++++ Texto fornecido

Busca sem resultado
jusbrasil.com.br
4 de Maio de 2024

STF Out22 - Dosimetria Irregular - Personalidade Voltada para o Crime - Ilegalidade

ano passado

Inteiro Teor

RECURSO ORDINÁRIO EM HABEAS CORPUS 221.538 SÃO PAULO

RELATOR : MIN. EDSON FACHIN

RECTE.(S) : CARINA DE FATIMA GOMES DE SOUZA

ADV.(A/S) : MARIA CRISTINA HERRADOR RAITZ

RECDO.(A/S) : MINISTÉRIO PÚBLICO FEDERAL

PROC.(A/S)(ES) : PROCURADOR-GERAL DA REPÚBLICA

Decisão: Trata-se de recurso ordinário em habeas corpus interposto contra decisão monocrática, proferida no âmbito do Superior Tribunal de Justiça, que, no HC 743.779/SP, deixou de conhecer da impetração (eDOC 32).

Nas razões recursais (eDOC 35), busca-se a alteração da dosimetria da pena da paciente, condenada à pena privativa de liberdade de 3 (três) anos de reclusão, em regime inicialmente fechado, além de 30 (trinta) dias-multa, pela prática da conduta prevista no art. 171 do Código Penal, ao argumento de que houve exorbitância no aumento da pena-base e desproporcionalidade na fixação do regime.

É o relatório. Decido.

1. Cabimento do recurso ordinário em habeas corpus:

Inicialmente, destaco que esta Corte tem posição firme pela impossibilidade de admissão de recurso ordinário em habeas corpus impetrado contra decisão proferida por membro de Tribunal Superior, visto que, a teor do art. 102, II, a , da Constituição da Republica, sob o prisma da autoridade coatora, a competência originária do Supremo Tribunal Federal somente se perfectibiliza na hipótese em que Tribunal Superior, por meio de órgão colegiado, atue em tal condição. Nessa linha, cito o seguinte precedente:

RECURSO ORDINÁRIO EM HABEAS CORPUS. PROCESSO PENAL E DIREITO PENAL. DECISÃO MONOCRÁTICA DO SUPERIOR TRIBUNAL DE

JUSTIÇA. NÃO CABIMENTO. CRIMES DE ESTELIONATO E DE QUADRILHA OU BANDO. PRESCRIÇÃO DA PRETENSÃO PUNITIVA. INOCORRÊNCIA. 1. Conforme a jurisprudência majoritária da Primeira Turma desta Suprema Corte, "não se conhece de recurso ordinário em habeas corpus contra decisão monocrática proferida no Superior Tribunal de Justiça" ( RHC 108.877/SP, Rel. Min. Cármen Lúcia, DJe 19.10.2011; RHC 114.961/SP, Rel. Min. Dias Toffoli, DJe 08.8.2013; RHC 115492-EDcl/PE, Rel. Min. Dias Toffoli, DJe 28.8.2013; e RHC 111.935/DF, Rel. Min. Luiz Fux, DJe 30.9.2013).

++++++++

# Tarefa indicada A:
Como fica em inglês a frase "Nessa linha, cito o seguinte precedente:", do texto fornecido?
# Tarefa indicada B:
Localize na listagem todas as linhas que contêm a sequência "kern", diferenciando maiúsculas de minúsculas, e copie cada uma delas por inteiro.

++++ Listagem fornecida

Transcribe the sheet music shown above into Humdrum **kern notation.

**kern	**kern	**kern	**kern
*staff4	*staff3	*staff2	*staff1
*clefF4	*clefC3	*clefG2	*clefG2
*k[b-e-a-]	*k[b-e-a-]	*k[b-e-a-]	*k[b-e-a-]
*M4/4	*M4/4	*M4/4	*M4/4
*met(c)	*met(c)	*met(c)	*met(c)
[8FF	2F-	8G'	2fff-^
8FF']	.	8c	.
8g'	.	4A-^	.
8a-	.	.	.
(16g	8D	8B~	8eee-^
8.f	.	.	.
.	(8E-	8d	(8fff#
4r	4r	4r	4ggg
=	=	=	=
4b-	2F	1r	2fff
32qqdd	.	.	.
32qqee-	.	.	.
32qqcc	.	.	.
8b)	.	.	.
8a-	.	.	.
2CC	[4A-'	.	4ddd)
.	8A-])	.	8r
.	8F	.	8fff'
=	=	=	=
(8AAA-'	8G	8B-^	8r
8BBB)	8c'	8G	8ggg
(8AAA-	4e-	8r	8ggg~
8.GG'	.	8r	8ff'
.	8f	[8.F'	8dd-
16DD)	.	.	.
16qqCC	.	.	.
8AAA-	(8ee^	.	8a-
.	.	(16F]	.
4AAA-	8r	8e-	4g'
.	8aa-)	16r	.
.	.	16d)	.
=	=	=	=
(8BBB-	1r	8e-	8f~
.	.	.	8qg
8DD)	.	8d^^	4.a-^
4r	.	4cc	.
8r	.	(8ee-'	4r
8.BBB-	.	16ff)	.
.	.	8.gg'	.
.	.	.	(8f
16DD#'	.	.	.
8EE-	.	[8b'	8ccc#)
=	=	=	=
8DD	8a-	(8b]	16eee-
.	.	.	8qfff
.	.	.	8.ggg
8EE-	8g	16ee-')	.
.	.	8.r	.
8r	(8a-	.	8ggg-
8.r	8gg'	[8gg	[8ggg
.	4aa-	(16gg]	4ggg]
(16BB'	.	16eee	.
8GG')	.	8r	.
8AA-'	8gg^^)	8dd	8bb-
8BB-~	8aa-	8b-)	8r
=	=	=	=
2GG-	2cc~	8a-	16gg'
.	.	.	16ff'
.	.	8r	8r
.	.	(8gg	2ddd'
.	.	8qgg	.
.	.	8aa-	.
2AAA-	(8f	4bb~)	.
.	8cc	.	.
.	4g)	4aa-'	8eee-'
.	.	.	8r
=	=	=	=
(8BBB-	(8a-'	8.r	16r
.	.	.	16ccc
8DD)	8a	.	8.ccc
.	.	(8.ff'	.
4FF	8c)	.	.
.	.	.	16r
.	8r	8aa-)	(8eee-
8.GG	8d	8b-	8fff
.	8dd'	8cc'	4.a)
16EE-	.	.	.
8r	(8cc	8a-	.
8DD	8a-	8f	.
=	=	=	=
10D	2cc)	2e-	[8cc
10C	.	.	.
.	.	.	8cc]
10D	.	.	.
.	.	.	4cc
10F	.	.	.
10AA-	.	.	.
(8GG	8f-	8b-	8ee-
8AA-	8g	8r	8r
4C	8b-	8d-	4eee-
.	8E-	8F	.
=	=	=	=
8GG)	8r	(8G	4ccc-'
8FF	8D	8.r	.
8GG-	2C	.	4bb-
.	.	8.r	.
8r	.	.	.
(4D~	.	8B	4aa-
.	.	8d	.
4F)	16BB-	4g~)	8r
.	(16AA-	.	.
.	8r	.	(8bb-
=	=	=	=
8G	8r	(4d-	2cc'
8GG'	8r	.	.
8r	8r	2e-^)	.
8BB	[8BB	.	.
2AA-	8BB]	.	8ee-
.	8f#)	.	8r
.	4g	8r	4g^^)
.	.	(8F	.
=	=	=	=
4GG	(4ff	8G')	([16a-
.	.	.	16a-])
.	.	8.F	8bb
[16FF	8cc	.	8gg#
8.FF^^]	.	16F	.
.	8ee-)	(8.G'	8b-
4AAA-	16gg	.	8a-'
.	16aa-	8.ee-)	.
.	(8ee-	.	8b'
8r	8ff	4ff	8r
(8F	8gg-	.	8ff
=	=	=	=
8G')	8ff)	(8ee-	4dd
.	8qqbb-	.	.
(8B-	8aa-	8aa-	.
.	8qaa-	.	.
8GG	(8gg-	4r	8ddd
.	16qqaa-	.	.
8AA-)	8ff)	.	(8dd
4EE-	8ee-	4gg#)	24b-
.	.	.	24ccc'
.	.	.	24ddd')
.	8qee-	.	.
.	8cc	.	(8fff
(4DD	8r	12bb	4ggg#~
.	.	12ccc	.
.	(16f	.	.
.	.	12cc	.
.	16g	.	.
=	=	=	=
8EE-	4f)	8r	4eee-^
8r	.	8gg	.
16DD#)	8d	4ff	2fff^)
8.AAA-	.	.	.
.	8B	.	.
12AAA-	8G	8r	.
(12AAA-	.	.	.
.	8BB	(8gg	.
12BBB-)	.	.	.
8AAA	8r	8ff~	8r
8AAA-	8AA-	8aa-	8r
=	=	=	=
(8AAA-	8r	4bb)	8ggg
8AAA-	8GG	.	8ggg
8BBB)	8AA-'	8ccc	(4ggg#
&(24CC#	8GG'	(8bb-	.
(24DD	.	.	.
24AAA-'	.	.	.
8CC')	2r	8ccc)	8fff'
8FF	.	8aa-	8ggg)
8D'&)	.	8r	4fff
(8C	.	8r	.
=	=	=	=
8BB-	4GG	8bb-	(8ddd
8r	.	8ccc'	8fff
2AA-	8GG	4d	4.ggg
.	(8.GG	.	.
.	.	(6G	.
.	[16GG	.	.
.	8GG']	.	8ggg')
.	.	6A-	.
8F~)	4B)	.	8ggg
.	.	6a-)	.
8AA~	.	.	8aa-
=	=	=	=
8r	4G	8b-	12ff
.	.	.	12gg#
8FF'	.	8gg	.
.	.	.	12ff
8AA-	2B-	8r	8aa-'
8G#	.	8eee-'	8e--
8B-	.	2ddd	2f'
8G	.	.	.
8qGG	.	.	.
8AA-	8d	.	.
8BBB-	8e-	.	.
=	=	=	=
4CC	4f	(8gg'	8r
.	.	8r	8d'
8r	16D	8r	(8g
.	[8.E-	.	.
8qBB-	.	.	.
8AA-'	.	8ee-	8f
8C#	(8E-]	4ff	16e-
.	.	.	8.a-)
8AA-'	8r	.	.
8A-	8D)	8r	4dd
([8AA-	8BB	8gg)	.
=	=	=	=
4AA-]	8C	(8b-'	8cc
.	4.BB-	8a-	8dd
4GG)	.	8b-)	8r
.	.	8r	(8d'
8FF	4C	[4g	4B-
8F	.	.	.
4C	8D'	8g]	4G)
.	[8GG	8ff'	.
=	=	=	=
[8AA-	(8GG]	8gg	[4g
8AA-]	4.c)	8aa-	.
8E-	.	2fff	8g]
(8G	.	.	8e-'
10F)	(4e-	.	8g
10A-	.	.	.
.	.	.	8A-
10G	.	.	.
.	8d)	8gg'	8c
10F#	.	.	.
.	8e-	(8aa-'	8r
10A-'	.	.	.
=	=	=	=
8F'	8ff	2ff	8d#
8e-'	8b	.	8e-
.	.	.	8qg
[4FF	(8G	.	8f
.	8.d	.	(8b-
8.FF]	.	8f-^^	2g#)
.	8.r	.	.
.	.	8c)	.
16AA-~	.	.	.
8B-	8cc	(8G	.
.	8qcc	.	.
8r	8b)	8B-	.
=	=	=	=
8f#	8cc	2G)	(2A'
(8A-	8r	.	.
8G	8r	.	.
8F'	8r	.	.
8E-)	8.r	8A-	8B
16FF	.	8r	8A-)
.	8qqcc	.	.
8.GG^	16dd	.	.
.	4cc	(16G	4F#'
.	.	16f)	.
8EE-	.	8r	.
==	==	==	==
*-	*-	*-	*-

++++++++

# Resposta completa A:
Along these lines, I cite the following precedent:

# Resposta completa B:
Transcribe the sheet music shown above into Humdrum **kern notation.
**kern	**kern	**kern	**kern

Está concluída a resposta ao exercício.